--- DATA FOR THE TASK ---

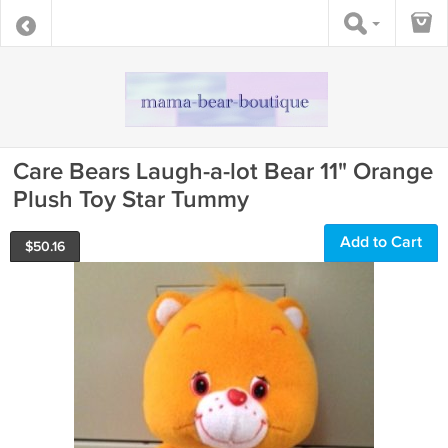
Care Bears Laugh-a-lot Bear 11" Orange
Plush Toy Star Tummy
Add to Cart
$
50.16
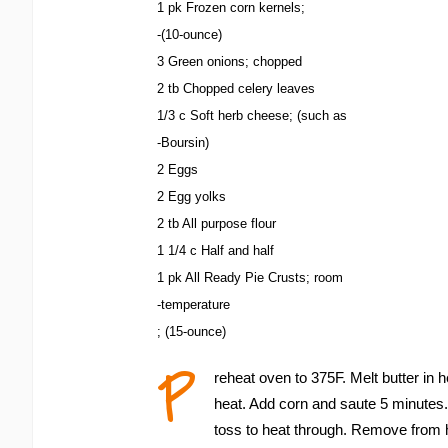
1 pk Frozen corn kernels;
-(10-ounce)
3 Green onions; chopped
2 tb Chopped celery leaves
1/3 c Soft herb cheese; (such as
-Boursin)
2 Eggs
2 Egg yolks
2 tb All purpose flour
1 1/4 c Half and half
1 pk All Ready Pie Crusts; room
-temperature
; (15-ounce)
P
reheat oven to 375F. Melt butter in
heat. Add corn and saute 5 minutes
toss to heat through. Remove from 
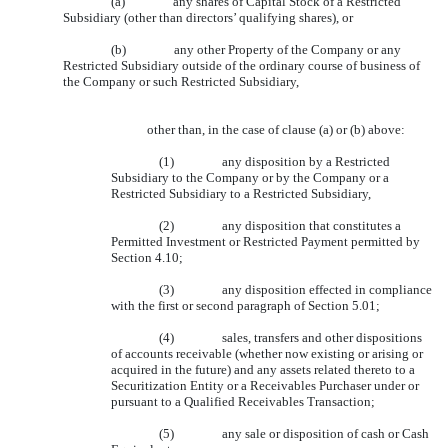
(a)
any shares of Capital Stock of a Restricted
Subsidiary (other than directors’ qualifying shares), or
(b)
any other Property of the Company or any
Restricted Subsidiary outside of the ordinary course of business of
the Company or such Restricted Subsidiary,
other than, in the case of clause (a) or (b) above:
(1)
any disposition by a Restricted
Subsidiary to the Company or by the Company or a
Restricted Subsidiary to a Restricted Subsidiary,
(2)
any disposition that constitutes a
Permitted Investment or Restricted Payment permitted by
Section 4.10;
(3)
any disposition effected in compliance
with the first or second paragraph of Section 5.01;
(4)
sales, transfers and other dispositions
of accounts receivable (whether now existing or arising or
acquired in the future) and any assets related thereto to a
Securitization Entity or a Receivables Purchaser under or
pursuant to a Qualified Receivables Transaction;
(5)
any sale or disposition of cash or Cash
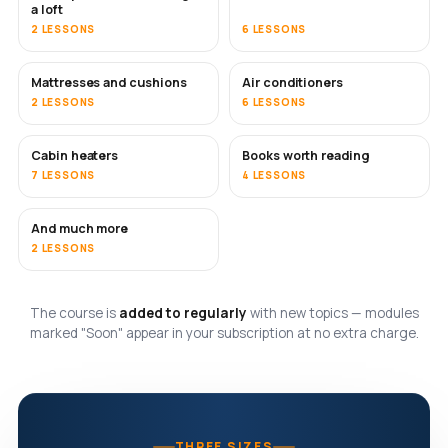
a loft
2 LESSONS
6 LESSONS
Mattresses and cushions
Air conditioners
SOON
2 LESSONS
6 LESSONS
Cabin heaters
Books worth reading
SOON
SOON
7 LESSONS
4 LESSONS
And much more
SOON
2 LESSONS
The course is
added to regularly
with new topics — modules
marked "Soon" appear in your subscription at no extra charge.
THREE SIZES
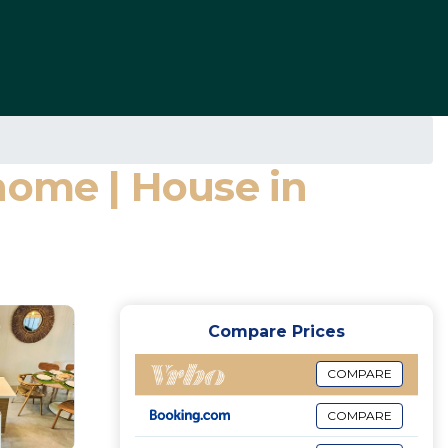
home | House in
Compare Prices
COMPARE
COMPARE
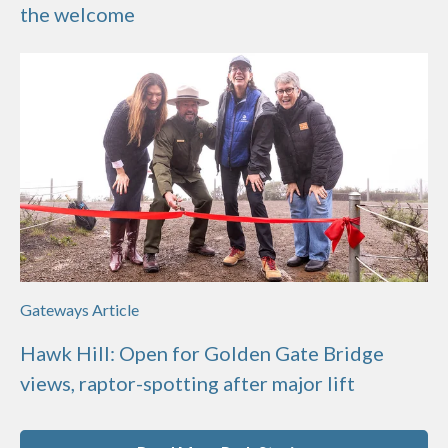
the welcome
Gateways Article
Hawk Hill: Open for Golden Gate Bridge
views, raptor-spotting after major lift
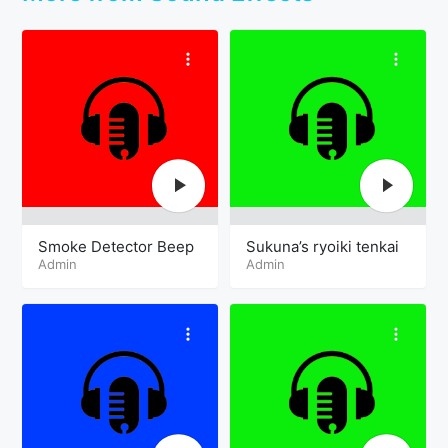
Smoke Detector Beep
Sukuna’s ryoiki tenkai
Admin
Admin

---
--- DATA FOR THE TASK ---

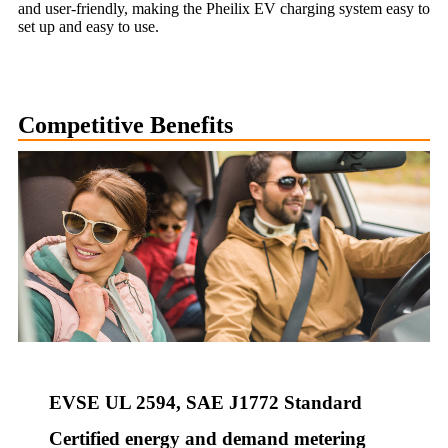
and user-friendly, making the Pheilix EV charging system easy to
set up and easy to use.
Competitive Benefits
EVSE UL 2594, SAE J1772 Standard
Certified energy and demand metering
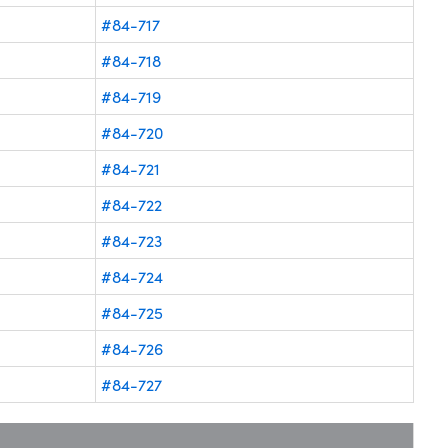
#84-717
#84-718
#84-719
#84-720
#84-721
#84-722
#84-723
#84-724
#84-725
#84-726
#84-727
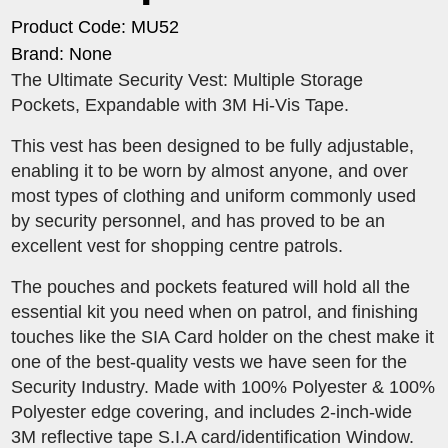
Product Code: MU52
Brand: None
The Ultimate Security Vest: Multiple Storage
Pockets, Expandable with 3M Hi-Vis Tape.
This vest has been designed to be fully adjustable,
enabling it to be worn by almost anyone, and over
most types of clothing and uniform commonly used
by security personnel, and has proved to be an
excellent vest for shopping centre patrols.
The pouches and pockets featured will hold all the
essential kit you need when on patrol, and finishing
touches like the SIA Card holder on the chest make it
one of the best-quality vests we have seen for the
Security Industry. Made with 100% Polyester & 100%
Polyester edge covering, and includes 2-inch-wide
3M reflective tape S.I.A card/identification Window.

---

From the records above, copy only the lines running from the line holding "Care Bears Laugh-a-lot" through the line holding "1 pk All Ready Pie Crusts; room", with no pictures.

Care Bears Laugh-a-lot Bear 11" Orange
Plush Toy Star Tummy
Add to Cart
$
50.16
1 pk Frozen corn kernels;
-(10-ounce)
3 Green onions; chopped
2 tb Chopped celery leaves
1/3 c Soft herb cheese; (such as
-Boursin)
2 Eggs
2 Egg yolks
2 tb All purpose flour
1 1/4 c Half and half
1 pk All Ready Pie Crusts; room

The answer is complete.